Can you copy out the data exactly? Leave the images out.

-------- STORED DATA --------

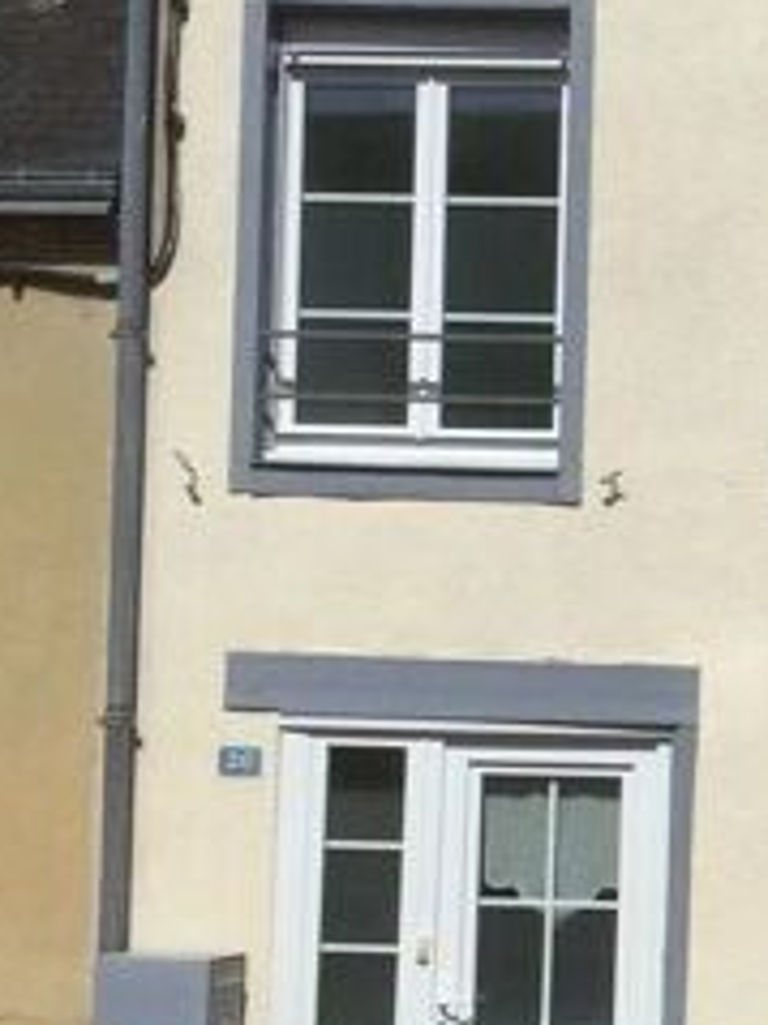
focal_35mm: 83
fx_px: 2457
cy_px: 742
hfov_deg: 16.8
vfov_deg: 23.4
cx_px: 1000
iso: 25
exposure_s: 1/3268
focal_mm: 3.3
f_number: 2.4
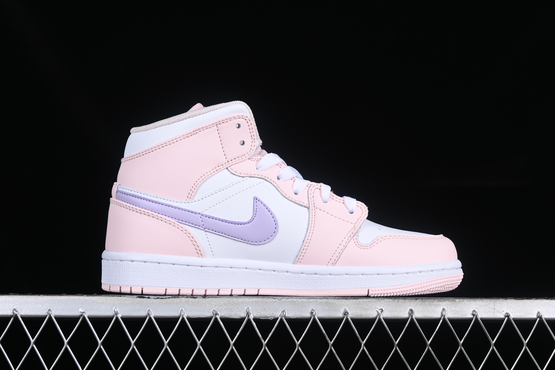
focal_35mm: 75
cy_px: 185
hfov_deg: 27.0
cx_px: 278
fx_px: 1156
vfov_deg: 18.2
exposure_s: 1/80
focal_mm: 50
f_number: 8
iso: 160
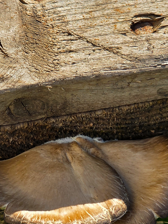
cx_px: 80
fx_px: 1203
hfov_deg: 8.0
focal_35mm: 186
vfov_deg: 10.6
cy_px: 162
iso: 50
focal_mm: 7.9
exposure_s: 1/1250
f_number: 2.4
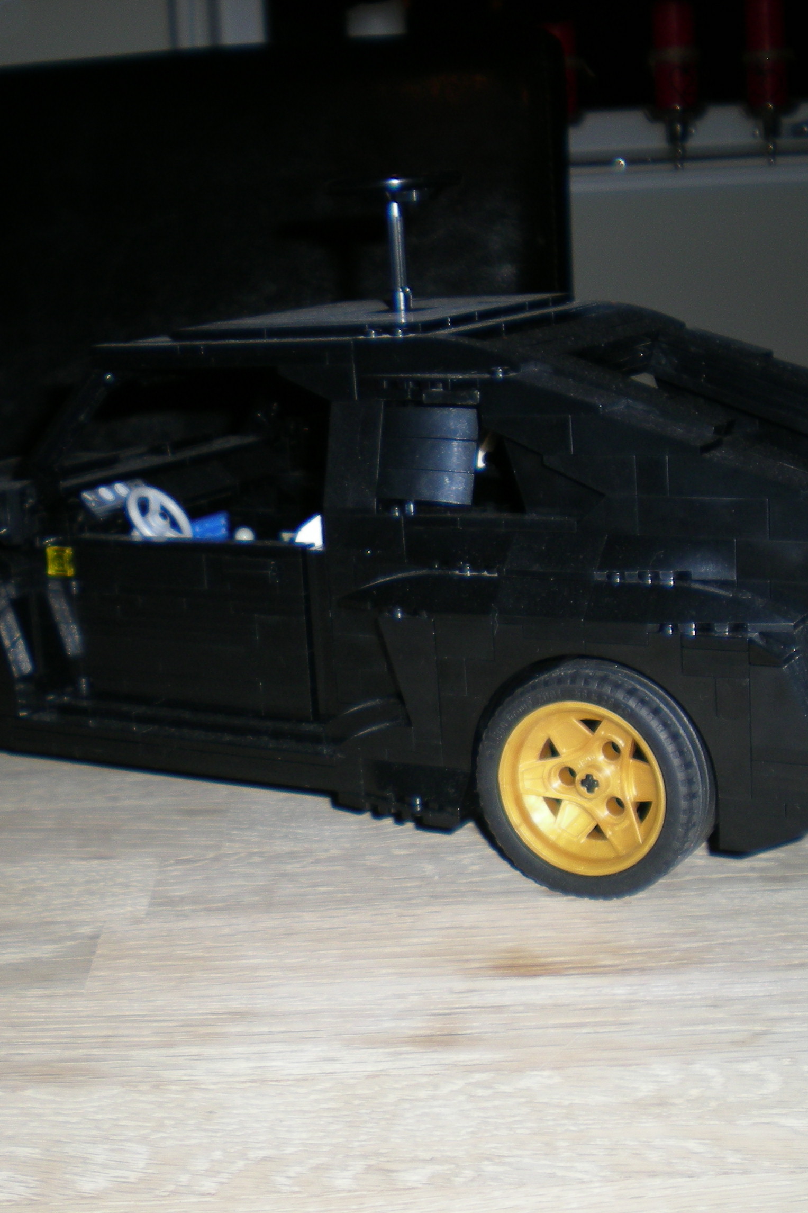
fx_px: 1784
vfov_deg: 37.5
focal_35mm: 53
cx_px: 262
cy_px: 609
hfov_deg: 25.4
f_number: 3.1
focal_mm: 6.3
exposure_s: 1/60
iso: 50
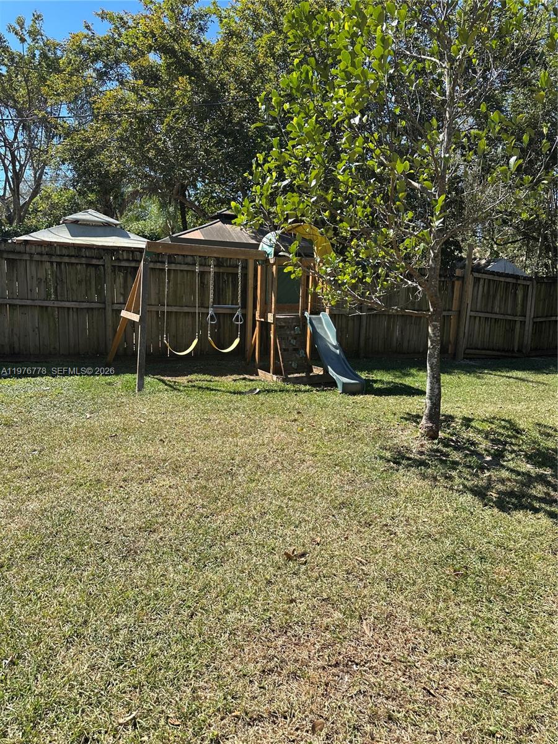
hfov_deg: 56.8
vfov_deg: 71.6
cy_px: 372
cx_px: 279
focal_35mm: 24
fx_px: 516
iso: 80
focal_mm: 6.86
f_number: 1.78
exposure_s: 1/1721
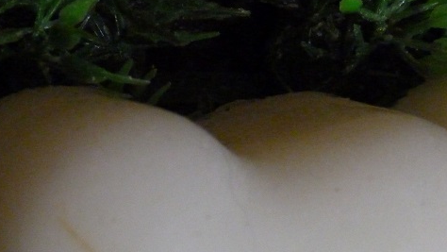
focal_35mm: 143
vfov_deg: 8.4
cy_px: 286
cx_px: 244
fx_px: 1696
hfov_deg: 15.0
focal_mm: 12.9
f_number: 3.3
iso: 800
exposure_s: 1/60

--------

* REPLY TO THE EXERCISE
focal_35mm: 83
fx_px: 2457
cy_px: 742
hfov_deg: 16.8
vfov_deg: 23.4
cx_px: 1000
iso: 25
exposure_s: 1/3268
focal_mm: 3.3
f_number: 2.4
focal_35mm: 75
cy_px: 185
hfov_deg: 27.0
cx_px: 278
fx_px: 1156
vfov_deg: 18.2
exposure_s: 1/80
focal_mm: 50
f_number: 8
iso: 160
cx_px: 80
fx_px: 1203
hfov_deg: 8.0
focal_35mm: 186
vfov_deg: 10.6
cy_px: 162
iso: 50
focal_mm: 7.9
exposure_s: 1/1250
f_number: 2.4
fx_px: 1784
vfov_deg: 37.5
focal_35mm: 53
cx_px: 262
cy_px: 609
hfov_deg: 25.4
f_number: 3.1
focal_mm: 6.3
exposure_s: 1/60
iso: 50
hfov_deg: 56.8
vfov_deg: 71.6
cy_px: 372
cx_px: 279
focal_35mm: 24
fx_px: 516
iso: 80
focal_mm: 6.86
f_number: 1.78
exposure_s: 1/1721
focal_35mm: 143
vfov_deg: 8.4
cy_px: 286
cx_px: 244
fx_px: 1696
hfov_deg: 15.0
focal_mm: 12.9
f_number: 3.3
iso: 800
exposure_s: 1/60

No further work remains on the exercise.